Die Eltern töteten die Goldfische extra mit einer Chemikalie, um sie ihre Tochter essen zu lassen (Symbolbild)

Eine Mutter in Japan hat ihre Tochter dazu gezwungen, als Strafe über 30 tote Goldfische zu essen. Wie die Polizei mitteilte, wurde das Mädchen offenbar täglich misshandelt. Die Mutter der Jugendlichen und ihr Lebensgefährte wurden demnach festgenommen. Örtlichen Medienberichten zufolge schüttete das Paar ein chemisches Mittel ins Aquarium der Familie, woran die Goldfische starben. Dann zwangen sie das Mädchen, über 30 tote Fische zu essen, wie der Sender NTV berichtete.

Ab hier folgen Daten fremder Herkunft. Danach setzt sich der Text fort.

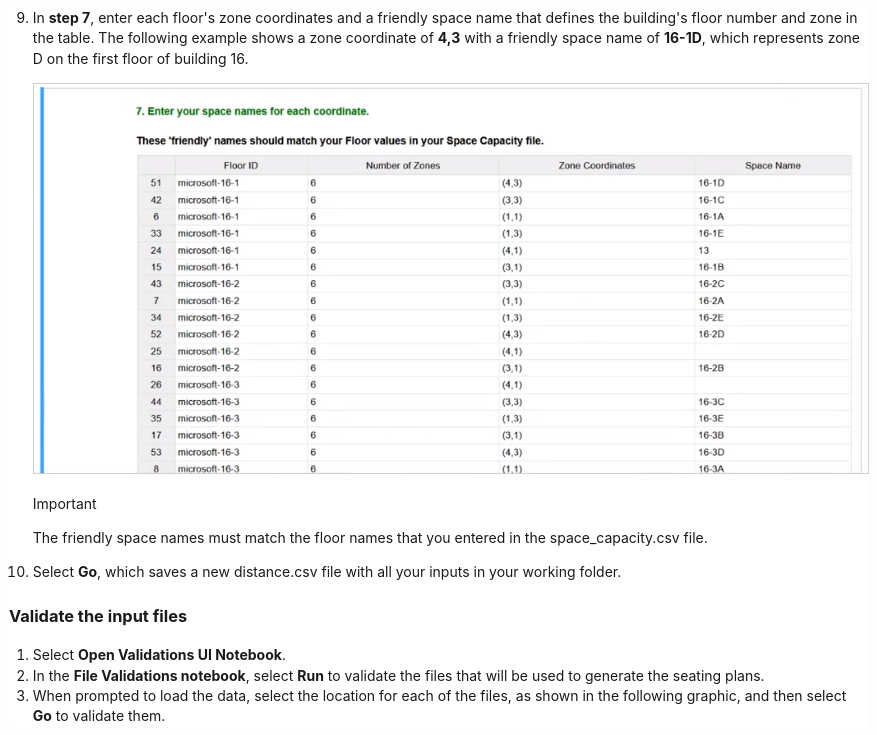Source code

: 9. In **step 7**, enter each floor's zone coordinates and a friendly space name that defines the building's floor number and zone in the table. The following example shows a zone coordinate of **4,3** with a friendly space name of **16-1D**, which represents zone D on the first floor of building 16.

    ![Distance Helper example space names](../images/wpa/use/wsp-space-names.png)

    >[!Important]
    >The friendly space names must match the floor names that you entered in the space_capacity.csv file.

10. Select **Go**, which saves a new distance.csv file with all your inputs in your working folder.

### Validate the input files

1. Select **Open Validations UI Notebook**.
2. In the **File Validations notebook**, select **Run** to validate the files that will be used to generate the seating plans.
3. When prompted to load the data, select the location for each of the files, as shown in the following graphic, and then select **Go** to validate them.
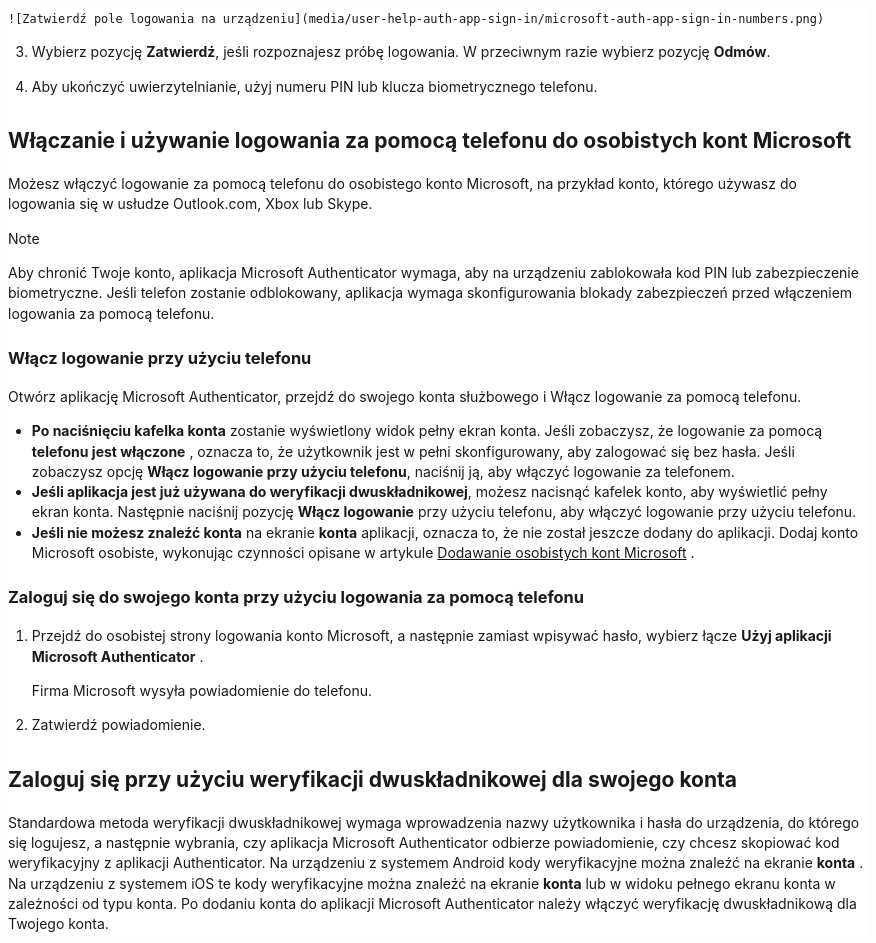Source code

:     ![Zatwierdź pole logowania na urządzeniu](media/user-help-auth-app-sign-in/microsoft-auth-app-sign-in-numbers.png)

3. Wybierz pozycję **Zatwierdź**, jeśli rozpoznajesz próbę logowania. W przeciwnym razie wybierz pozycję **Odmów**.

4. Aby ukończyć uwierzytelnianie, użyj numeru PIN lub klucza biometrycznego telefonu.

## <a name="turn-on-and-use-phone-sign-in-for-your-personal-microsoft-accounts"></a>Włączanie i używanie logowania za pomocą telefonu do osobistych kont Microsoft

Możesz włączyć logowanie za pomocą telefonu do osobistego konto Microsoft, na przykład konto, którego używasz do logowania się w usłudze Outlook.com, Xbox lub Skype.

>[!NOTE]
>Aby chronić Twoje konto, aplikacja Microsoft Authenticator wymaga, aby na urządzeniu zablokowała kod PIN lub zabezpieczenie biometryczne. Jeśli telefon zostanie odblokowany, aplikacja wymaga skonfigurowania blokady zabezpieczeń przed włączeniem logowania za pomocą telefonu.

### <a name="turn-on-phone-sign-in"></a>Włącz logowanie przy użyciu telefonu 

Otwórz aplikację Microsoft Authenticator, przejdź do swojego konta służbowego i Włącz logowanie za pomocą telefonu.

- **Po naciśnięciu kafelka konta** zostanie wyświetlony widok pełny ekran konta. Jeśli zobaczysz, że logowanie za pomocą **telefonu jest włączone** , oznacza to, że użytkownik jest w pełni skonfigurowany, aby zalogować się bez hasła. Jeśli zobaczysz opcję **Włącz logowanie przy użyciu telefonu**, naciśnij ją, aby włączyć logowanie za telefonem.
- **Jeśli aplikacja jest już używana do weryfikacji dwuskładnikowej**, możesz nacisnąć kafelek konto, aby wyświetlić pełny ekran konta. Następnie naciśnij pozycję **Włącz logowanie** przy użyciu telefonu, aby włączyć logowanie przy użyciu telefonu.
- **Jeśli nie możesz znaleźć konta** na ekranie **konta** aplikacji, oznacza to, że nie został jeszcze dodany do aplikacji. Dodaj konto Microsoft osobiste, wykonując czynności opisane w artykule [Dodawanie osobistych kont Microsoft](user-help-auth-app-add-personal-ms-account.md) .

### <a name="sign-in-to-your-account-using-phone-sign-in"></a>Zaloguj się do swojego konta przy użyciu logowania za pomocą telefonu

1. Przejdź do osobistej strony logowania konto Microsoft, a następnie zamiast wpisywać hasło, wybierz łącze **Użyj aplikacji Microsoft Authenticator** .

    Firma Microsoft wysyła powiadomienie do telefonu.

2. Zatwierdź powiadomienie.

## <a name="sign-in-using-two-factor-verification-for-your-account"></a>Zaloguj się przy użyciu weryfikacji dwuskładnikowej dla swojego konta

Standardowa metoda weryfikacji dwuskładnikowej wymaga wprowadzenia nazwy użytkownika i hasła do urządzenia, do którego się logujesz, a następnie wybrania, czy aplikacja Microsoft Authenticator odbierze powiadomienie, czy chcesz skopiować kod weryfikacyjny z aplikacji Authenticator. Na urządzeniu z systemem Android kody weryfikacyjne można znaleźć na ekranie **konta** . Na urządzeniu z systemem iOS te kody weryfikacyjne można znaleźć na ekranie **konta** lub w widoku pełnego ekranu konta w zależności od typu konta. Po dodaniu konta do aplikacji Microsoft Authenticator należy włączyć weryfikację dwuskładnikową dla Twojego konta.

Gesundheitliche Schäden trug die Jugendliche Berichten zufolge nicht davon. Demnach geschah der Vorfall bereits im Juni. Es war allerdings offenbar nicht das erste Mal, dass die Mutter und ihr Lebensgefährte das Mädchen schwer misshandelten: Im vergangenen Jahr soll das Paar angeklagt gewesen sein, sie ans Bett gefesselt, ihr ins Gesicht geschlagen und ihre Zunge mit einer Zigarette verbrannt zu haben.

Rekord an Missbrauchsfällen in Japan

Die nun erfolgte Festnahme des Paares sei die fünfte seit dem vergangenen Jahr in Verbindung mit Kindesmissbrauch, berichteten mehrere Medien. Japan kämpft zunehmend mit schwerem Kindesmissbrauch in der Familie. Dem Gesundheitsministerium zufolge kümmerten sich die zuständigen Behörden zuletzt im Schnitt um 89.000 Missbrauchsfälle im Jahr, was einem neuen Rekord entsprach.